• [Work to be completed] Show the lines below where "labels" occurs.

• [Saved entries]
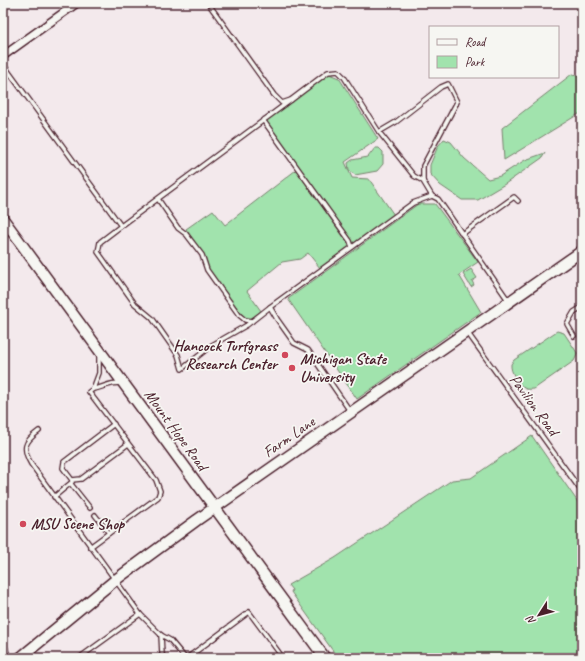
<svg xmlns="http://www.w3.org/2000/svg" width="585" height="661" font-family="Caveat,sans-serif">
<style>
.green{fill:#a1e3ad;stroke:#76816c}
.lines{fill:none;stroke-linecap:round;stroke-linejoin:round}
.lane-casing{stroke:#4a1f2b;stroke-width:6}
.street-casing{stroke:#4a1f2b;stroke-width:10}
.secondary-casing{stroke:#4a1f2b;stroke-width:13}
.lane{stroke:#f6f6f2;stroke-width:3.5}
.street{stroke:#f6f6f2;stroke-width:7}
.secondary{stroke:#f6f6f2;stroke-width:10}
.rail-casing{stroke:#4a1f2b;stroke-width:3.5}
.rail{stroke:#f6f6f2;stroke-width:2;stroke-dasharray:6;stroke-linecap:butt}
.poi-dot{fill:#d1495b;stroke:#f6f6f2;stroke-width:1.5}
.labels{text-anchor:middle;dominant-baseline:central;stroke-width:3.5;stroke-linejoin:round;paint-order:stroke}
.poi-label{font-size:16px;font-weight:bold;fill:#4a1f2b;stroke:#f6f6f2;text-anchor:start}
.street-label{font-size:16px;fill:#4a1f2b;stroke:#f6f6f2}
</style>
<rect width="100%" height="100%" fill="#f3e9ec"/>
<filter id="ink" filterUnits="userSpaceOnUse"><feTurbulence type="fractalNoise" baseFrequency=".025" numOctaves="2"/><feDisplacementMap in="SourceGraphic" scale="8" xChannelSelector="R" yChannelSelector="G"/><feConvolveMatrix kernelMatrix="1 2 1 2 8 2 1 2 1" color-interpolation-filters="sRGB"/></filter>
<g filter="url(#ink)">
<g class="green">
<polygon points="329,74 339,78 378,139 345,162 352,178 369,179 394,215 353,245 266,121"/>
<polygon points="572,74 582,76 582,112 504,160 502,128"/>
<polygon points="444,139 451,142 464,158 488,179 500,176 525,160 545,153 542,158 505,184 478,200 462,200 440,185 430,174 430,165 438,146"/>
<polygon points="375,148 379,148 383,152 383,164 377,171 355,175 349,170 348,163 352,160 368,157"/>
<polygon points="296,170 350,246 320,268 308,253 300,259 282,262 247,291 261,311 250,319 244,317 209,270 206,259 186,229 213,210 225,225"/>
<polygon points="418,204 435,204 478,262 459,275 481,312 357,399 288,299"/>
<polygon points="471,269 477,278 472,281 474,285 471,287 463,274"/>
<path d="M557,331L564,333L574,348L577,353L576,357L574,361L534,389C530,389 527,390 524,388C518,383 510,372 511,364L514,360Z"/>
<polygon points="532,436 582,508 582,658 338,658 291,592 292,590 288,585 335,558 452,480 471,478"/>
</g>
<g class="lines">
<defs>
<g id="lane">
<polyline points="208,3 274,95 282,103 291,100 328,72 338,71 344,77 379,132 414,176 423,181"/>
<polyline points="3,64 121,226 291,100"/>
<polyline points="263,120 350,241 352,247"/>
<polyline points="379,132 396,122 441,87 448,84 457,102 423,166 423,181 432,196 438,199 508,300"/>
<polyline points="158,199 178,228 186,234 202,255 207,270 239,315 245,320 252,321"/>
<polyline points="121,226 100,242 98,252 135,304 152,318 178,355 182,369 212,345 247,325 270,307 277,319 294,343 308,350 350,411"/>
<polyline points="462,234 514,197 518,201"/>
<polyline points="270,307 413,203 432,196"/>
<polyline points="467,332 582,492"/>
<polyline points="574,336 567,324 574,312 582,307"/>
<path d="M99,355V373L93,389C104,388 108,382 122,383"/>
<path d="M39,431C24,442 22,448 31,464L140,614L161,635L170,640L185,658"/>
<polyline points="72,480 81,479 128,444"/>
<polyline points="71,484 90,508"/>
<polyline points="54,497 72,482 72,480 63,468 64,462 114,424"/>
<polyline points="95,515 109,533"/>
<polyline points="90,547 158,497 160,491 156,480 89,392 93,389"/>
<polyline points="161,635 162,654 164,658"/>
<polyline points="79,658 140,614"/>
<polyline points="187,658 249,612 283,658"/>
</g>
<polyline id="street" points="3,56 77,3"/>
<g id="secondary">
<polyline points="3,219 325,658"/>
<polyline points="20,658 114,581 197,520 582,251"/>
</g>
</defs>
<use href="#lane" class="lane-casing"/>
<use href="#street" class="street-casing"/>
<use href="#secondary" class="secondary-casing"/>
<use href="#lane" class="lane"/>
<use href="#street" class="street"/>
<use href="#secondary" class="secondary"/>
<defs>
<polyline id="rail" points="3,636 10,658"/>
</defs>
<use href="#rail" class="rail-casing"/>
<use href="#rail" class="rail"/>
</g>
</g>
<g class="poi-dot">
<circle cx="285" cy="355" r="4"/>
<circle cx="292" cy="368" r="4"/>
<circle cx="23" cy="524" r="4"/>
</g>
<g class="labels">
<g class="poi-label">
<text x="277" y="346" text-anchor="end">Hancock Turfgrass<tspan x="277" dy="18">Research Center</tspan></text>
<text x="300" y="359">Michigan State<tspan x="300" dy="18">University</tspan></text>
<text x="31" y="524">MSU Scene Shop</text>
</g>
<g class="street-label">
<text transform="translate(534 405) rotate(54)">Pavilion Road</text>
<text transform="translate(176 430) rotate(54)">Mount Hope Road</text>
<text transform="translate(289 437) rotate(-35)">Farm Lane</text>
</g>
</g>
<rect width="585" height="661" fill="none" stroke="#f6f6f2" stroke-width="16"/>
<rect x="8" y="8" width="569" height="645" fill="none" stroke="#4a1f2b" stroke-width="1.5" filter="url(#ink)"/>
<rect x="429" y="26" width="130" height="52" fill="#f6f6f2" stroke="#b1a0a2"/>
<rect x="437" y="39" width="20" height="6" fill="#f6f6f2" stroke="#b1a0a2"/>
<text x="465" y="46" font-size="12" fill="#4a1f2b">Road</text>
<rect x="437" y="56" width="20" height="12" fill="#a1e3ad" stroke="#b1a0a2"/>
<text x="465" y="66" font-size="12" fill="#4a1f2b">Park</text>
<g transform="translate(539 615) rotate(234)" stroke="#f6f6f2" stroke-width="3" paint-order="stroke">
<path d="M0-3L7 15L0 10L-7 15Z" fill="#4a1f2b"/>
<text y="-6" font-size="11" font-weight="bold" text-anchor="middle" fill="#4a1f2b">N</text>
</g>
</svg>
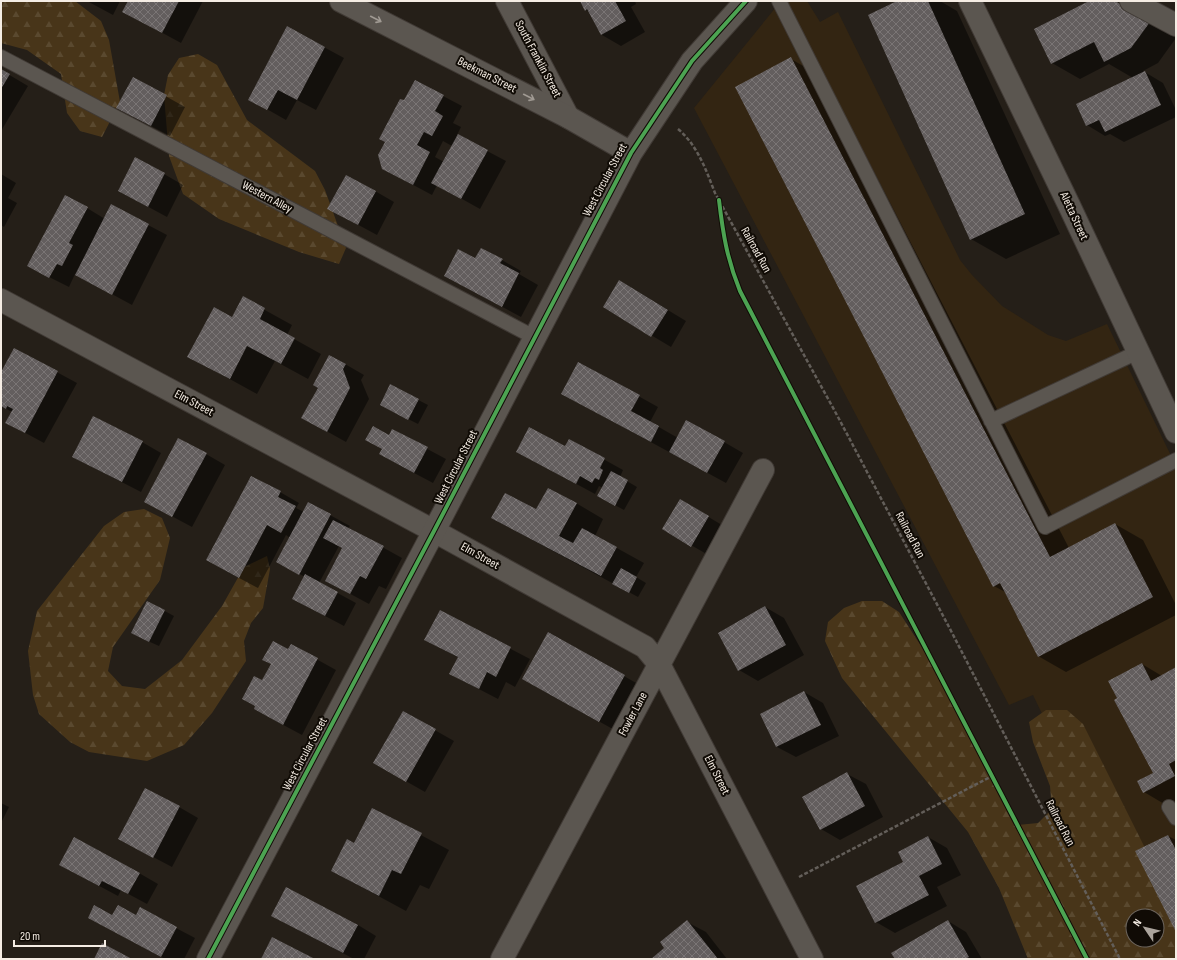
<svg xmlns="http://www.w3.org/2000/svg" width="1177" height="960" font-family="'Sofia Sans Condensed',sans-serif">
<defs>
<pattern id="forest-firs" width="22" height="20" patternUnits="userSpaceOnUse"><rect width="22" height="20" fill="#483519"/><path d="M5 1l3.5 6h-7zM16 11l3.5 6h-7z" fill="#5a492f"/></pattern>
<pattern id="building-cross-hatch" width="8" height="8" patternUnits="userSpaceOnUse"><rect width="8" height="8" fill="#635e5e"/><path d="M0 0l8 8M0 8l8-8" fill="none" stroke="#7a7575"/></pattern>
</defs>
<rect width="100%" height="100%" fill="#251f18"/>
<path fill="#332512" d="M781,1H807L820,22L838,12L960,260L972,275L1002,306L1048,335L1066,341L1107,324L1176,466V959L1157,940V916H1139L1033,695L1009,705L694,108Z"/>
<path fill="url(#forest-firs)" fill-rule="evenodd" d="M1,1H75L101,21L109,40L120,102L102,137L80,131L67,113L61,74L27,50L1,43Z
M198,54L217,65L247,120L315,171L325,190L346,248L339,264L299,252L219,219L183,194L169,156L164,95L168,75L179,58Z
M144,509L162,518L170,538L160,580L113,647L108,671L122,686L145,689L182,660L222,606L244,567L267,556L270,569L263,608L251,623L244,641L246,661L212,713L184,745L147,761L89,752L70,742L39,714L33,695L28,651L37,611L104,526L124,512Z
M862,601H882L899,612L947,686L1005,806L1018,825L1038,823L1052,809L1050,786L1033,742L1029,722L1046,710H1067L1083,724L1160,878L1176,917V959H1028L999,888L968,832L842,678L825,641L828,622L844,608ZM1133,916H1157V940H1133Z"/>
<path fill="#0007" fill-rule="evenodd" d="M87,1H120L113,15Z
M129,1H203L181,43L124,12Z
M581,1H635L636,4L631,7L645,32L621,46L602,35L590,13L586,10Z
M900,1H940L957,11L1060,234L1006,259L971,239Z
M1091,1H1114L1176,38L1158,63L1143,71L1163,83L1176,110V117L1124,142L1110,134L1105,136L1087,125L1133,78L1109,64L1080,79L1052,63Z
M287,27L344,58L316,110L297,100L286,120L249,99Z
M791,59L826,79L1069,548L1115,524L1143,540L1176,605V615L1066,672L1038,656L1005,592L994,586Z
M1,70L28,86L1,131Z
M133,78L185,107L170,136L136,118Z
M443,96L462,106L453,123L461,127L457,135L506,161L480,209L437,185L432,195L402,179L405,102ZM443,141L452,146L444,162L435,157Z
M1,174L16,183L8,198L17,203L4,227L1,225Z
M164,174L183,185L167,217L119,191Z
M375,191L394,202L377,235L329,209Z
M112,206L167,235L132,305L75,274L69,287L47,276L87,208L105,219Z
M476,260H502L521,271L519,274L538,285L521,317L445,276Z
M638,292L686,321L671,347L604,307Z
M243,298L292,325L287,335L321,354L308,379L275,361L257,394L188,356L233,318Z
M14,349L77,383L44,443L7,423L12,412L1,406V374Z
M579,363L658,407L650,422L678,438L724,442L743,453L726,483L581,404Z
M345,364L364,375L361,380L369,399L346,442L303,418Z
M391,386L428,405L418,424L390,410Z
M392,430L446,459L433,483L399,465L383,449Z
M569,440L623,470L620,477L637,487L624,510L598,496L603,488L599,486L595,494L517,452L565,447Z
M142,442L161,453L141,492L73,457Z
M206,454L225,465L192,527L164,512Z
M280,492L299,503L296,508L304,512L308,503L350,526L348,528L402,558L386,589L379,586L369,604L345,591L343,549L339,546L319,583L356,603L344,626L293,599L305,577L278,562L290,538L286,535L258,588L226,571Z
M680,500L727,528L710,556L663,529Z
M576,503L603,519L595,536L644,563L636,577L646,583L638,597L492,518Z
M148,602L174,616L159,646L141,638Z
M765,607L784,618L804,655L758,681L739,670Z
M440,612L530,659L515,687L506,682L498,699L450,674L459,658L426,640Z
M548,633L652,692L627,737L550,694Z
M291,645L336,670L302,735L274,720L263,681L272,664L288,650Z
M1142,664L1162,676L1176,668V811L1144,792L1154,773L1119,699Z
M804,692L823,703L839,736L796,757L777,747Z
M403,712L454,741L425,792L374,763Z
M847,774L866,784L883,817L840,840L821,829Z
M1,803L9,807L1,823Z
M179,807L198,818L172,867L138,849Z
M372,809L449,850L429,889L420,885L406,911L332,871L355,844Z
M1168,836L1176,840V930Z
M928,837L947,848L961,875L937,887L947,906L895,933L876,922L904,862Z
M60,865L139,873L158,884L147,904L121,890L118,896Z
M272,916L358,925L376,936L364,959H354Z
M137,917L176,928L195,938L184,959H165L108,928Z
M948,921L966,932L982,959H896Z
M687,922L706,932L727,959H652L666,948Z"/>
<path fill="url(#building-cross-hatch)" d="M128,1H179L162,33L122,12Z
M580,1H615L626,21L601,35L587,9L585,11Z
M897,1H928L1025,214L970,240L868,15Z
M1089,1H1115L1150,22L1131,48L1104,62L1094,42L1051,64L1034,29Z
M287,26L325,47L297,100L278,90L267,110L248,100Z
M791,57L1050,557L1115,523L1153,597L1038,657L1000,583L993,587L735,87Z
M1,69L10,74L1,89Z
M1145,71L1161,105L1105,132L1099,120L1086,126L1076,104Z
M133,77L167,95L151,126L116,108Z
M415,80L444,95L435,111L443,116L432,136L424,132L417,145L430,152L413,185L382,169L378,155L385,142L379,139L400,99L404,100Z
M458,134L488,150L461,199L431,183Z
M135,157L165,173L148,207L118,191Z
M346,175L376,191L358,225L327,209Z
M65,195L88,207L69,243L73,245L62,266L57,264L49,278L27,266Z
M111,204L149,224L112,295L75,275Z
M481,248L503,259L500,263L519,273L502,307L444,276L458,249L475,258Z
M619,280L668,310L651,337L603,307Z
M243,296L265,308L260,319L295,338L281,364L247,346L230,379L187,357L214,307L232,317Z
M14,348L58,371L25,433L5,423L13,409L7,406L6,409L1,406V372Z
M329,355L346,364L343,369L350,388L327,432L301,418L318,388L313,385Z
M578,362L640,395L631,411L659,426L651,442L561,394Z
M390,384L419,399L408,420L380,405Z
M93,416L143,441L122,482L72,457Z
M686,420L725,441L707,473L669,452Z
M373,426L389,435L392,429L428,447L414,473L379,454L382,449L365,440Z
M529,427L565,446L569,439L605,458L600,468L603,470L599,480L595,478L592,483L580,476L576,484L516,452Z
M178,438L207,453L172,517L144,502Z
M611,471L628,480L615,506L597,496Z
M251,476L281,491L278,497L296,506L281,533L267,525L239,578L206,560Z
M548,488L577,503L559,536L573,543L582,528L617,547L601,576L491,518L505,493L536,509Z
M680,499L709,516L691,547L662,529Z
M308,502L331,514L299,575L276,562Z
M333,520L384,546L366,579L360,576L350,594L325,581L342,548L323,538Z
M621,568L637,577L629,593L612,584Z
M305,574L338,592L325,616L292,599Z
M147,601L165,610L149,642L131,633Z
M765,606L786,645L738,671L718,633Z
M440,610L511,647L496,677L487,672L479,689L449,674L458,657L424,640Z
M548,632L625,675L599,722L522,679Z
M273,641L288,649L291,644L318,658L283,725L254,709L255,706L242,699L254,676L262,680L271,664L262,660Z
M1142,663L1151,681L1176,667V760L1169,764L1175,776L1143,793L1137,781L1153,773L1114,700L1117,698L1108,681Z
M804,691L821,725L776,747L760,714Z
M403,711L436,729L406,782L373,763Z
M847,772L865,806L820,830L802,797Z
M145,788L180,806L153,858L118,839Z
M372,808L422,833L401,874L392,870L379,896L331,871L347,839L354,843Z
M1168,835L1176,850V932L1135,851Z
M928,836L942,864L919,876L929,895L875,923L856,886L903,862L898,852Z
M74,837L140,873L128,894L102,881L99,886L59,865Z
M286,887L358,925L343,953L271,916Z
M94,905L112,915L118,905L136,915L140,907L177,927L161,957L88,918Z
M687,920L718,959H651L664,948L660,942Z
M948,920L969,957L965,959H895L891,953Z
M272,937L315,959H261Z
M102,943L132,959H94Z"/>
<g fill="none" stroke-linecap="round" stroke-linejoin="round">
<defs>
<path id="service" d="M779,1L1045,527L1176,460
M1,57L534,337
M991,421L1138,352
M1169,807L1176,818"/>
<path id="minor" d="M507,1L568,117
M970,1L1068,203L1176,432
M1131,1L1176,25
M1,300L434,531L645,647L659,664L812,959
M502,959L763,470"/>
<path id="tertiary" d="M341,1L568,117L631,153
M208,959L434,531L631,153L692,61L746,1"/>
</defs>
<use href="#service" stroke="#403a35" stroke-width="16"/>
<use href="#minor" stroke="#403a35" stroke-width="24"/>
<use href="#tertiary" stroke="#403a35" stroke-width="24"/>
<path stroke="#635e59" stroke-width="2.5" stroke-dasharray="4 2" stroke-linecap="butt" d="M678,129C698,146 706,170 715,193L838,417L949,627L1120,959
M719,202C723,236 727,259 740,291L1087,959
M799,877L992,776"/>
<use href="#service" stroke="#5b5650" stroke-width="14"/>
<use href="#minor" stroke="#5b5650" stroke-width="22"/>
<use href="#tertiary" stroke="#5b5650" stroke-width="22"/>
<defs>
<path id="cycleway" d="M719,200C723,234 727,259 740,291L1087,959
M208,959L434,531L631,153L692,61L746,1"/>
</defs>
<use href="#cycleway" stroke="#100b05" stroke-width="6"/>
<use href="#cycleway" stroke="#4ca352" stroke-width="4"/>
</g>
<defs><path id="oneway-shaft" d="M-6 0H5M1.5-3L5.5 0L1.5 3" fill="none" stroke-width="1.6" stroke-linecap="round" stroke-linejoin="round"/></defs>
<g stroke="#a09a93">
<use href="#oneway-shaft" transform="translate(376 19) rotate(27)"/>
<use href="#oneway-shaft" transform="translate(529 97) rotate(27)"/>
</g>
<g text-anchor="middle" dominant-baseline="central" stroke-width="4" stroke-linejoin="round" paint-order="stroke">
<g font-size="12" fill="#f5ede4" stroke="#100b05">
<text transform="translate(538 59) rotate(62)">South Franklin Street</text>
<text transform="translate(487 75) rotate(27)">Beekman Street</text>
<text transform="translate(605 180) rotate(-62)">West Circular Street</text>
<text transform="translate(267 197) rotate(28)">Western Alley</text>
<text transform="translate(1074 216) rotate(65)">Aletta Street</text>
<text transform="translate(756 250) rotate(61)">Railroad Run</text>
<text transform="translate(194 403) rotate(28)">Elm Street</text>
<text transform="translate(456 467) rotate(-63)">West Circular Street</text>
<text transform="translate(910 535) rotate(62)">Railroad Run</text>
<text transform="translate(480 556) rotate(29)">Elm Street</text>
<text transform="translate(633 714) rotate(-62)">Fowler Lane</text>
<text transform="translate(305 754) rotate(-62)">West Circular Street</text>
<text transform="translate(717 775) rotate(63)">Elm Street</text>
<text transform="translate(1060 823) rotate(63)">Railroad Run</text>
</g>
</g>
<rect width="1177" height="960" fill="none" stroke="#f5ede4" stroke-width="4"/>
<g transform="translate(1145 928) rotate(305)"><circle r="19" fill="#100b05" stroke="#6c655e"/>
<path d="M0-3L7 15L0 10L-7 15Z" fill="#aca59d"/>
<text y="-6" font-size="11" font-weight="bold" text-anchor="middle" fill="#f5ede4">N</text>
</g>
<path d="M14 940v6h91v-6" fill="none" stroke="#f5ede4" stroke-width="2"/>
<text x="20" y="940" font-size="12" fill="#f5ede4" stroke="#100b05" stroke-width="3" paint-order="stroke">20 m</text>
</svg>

• [Answer to this exercise]
.labels{text-anchor:middle;dominant-baseline:central;stroke-width:3.5;stroke-linejoin:round;paint-order:stroke}
<g class="labels">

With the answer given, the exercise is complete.